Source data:
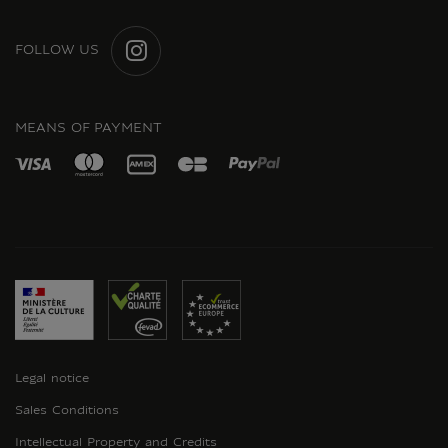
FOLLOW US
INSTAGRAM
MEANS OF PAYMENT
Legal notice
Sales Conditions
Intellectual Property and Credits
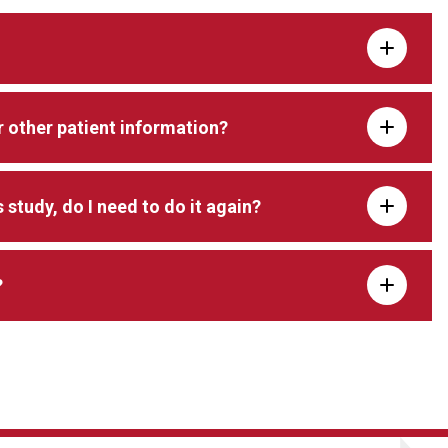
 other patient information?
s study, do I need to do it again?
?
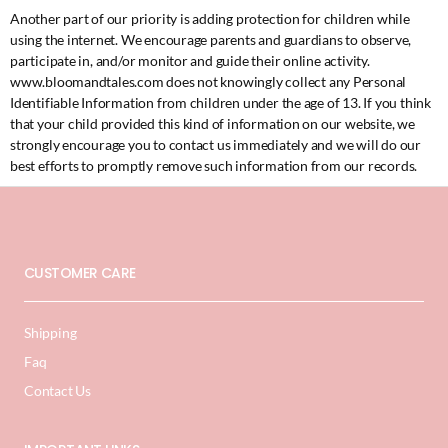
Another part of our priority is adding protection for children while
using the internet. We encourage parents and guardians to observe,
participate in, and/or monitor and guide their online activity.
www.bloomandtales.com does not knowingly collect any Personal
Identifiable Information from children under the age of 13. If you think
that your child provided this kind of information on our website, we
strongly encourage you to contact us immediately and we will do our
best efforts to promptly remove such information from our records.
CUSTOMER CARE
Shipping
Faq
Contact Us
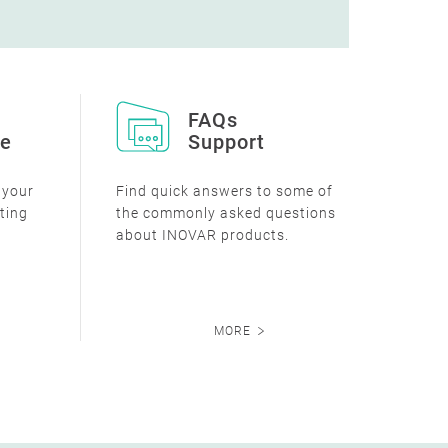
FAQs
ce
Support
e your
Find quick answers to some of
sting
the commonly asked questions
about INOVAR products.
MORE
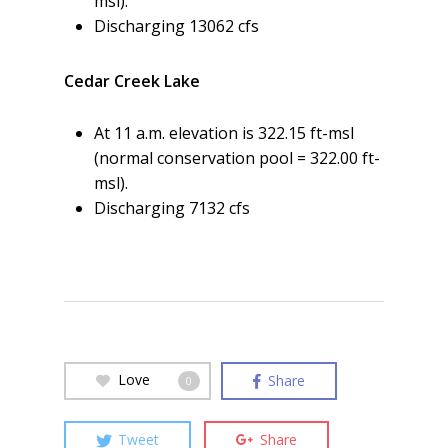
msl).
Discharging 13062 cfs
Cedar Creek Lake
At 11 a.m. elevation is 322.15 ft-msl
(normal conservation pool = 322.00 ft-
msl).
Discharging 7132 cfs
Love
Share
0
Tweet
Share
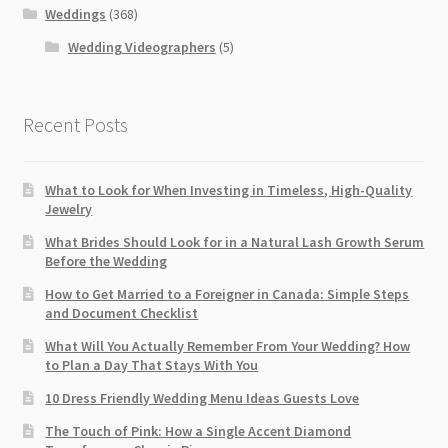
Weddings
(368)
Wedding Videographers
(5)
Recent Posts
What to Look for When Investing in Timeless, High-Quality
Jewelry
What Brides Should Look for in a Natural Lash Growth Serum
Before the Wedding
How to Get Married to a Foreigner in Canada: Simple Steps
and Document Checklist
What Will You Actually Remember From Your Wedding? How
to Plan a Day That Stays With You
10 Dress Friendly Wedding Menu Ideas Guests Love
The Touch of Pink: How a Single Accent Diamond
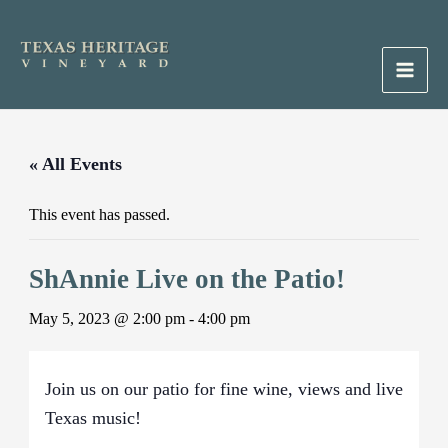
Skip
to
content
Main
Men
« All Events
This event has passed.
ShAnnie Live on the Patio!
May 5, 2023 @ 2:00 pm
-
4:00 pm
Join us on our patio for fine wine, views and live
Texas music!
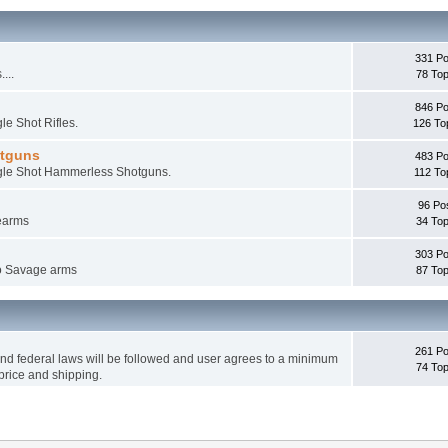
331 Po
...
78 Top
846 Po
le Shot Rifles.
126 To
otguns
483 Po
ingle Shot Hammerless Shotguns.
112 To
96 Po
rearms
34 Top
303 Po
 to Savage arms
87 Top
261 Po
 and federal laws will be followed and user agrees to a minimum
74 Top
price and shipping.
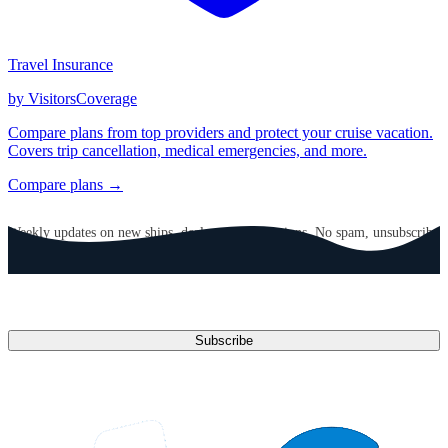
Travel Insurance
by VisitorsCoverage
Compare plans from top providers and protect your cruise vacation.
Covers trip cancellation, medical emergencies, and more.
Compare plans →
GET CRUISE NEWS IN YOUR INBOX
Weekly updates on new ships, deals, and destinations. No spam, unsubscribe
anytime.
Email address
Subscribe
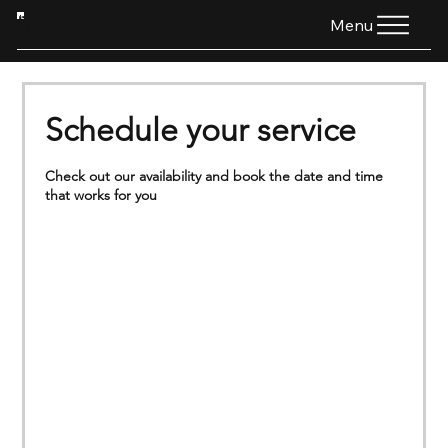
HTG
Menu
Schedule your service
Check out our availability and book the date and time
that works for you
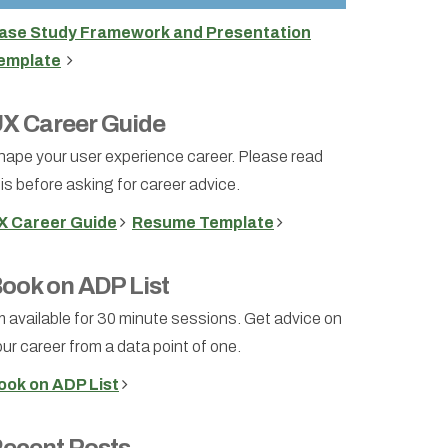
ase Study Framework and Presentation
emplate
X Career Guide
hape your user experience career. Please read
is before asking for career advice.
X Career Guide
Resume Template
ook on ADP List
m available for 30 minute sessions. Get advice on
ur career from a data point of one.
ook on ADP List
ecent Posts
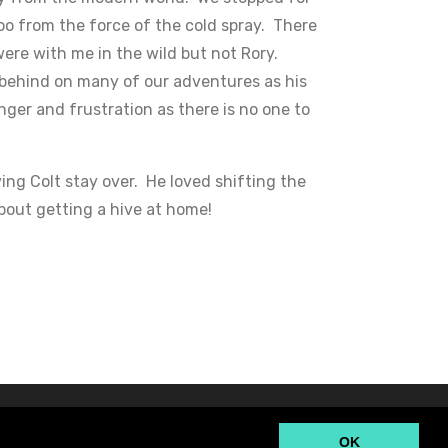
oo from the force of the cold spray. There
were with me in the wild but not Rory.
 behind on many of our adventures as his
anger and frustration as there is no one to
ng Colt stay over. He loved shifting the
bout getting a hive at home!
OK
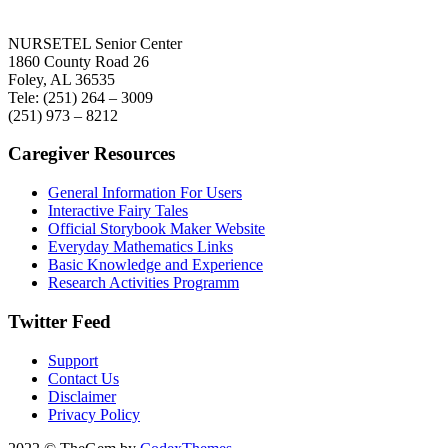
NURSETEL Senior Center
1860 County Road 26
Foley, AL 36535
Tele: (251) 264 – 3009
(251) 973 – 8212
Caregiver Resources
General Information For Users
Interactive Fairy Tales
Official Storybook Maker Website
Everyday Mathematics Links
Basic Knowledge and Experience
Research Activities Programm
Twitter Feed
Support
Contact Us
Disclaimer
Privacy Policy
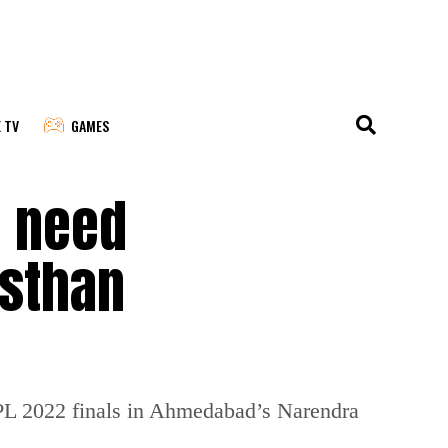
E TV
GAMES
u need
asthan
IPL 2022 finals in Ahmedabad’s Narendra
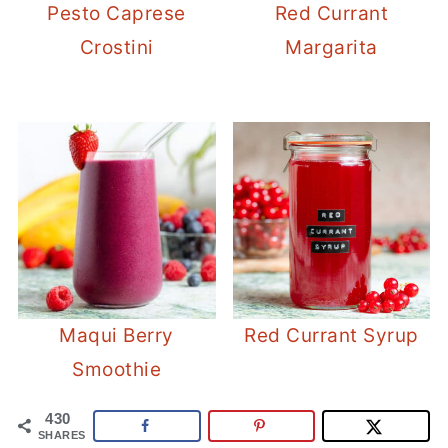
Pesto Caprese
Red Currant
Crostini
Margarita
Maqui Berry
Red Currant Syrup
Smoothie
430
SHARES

...

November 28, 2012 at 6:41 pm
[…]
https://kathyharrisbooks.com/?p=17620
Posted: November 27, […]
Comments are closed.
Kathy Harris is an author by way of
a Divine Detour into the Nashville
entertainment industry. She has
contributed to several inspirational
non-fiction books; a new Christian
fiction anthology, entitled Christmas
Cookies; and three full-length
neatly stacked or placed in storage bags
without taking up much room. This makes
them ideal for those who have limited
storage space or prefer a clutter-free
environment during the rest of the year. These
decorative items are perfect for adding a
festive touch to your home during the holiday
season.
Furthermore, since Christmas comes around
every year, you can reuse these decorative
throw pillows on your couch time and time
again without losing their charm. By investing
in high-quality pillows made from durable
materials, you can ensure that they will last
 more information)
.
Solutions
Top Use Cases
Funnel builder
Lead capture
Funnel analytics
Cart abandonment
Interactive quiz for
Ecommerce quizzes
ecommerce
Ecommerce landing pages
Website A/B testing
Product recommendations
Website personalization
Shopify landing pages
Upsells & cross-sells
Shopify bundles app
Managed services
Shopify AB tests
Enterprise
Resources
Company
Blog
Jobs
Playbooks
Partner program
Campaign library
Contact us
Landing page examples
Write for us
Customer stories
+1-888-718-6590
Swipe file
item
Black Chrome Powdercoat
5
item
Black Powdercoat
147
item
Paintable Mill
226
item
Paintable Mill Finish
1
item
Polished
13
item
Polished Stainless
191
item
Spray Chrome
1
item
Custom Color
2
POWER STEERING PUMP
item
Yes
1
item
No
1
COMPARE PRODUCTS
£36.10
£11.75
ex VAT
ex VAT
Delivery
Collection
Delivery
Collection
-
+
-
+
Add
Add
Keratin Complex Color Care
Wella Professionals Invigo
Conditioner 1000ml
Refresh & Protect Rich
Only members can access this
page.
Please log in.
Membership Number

--

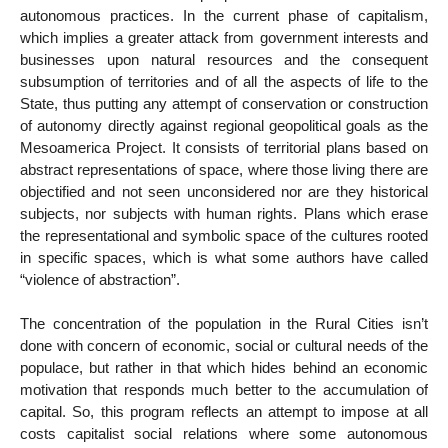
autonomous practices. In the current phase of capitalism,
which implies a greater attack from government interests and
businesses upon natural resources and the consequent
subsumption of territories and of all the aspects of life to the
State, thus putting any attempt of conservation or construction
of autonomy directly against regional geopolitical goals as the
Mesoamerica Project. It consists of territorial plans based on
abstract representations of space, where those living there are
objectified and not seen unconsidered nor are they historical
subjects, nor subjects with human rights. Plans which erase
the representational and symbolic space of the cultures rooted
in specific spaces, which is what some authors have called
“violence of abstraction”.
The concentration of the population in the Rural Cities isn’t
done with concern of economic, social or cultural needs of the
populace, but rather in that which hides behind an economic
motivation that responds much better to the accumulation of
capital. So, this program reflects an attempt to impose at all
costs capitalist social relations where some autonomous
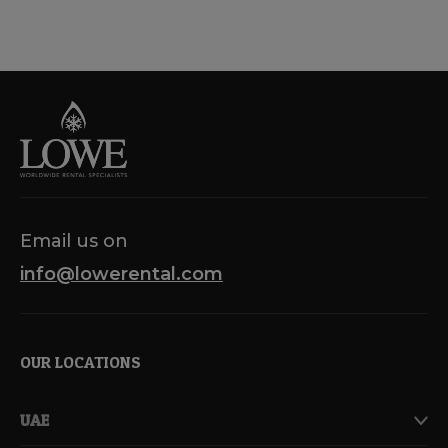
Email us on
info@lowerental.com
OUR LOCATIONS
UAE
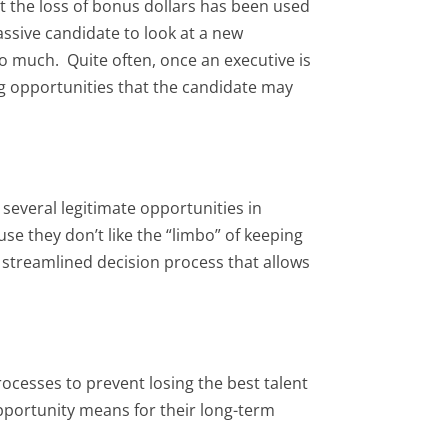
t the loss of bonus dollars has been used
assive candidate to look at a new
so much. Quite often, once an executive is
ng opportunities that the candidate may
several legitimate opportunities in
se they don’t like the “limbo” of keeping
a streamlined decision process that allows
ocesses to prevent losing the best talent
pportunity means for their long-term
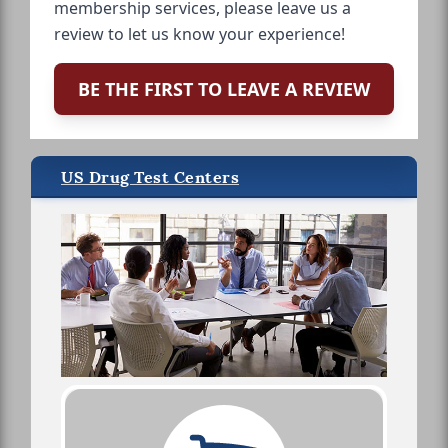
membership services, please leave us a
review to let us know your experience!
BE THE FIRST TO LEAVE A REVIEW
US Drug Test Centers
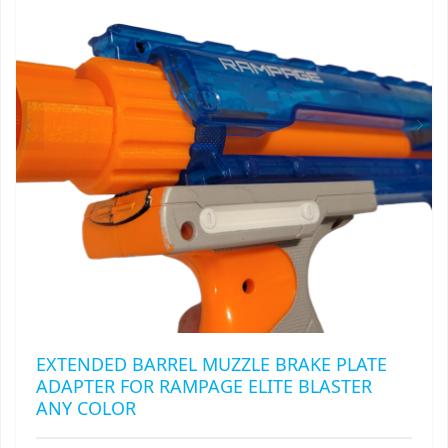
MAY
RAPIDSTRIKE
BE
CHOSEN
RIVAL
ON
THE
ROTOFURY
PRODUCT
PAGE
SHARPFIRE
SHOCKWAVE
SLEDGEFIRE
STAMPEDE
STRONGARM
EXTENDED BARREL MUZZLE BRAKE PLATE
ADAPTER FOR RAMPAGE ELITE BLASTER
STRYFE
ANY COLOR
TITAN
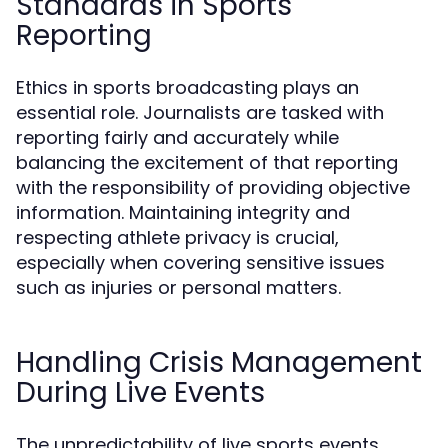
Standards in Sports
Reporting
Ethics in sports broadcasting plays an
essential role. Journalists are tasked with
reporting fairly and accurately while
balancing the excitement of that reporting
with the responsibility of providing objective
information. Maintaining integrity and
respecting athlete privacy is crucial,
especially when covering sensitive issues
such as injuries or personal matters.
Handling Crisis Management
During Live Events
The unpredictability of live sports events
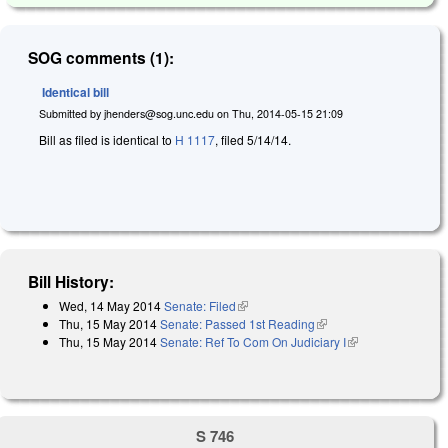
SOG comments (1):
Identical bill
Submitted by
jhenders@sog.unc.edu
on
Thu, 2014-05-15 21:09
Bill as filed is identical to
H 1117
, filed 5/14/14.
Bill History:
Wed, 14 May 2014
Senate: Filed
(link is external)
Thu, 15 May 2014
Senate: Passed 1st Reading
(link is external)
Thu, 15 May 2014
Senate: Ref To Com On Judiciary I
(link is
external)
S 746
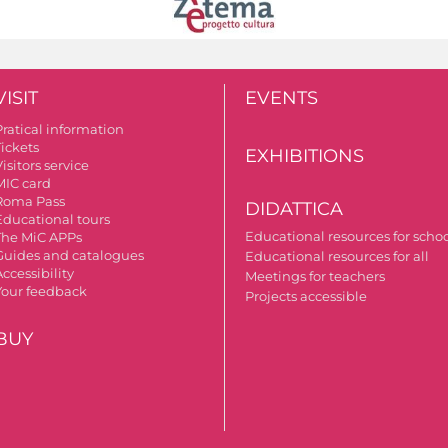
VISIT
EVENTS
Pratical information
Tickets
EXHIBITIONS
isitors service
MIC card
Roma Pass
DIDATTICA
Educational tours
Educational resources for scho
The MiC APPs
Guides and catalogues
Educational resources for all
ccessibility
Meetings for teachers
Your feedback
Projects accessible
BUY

(EXERCISE DIRECTIONS) Copy out the lines of the records starting at the line containing "t the loss of bonus dollars has been used" and ending at the line containing "US Drug Test Centers", both included. Leave the picture markers out of your copy.

(WRITTEN REPLY)
t the loss of bonus dollars has been used
assive candidate to look at a new
so much. Quite often, once an executive is
ng opportunities that the candidate may
several legitimate opportunities in
se they don’t like the “limbo” of keeping
a streamlined decision process that allows
ocesses to prevent losing the best talent
pportunity means for their long-term
membership services, please leave us a
review to let us know your experience!
BE THE FIRST TO LEAVE A REVIEW
US Drug Test Centers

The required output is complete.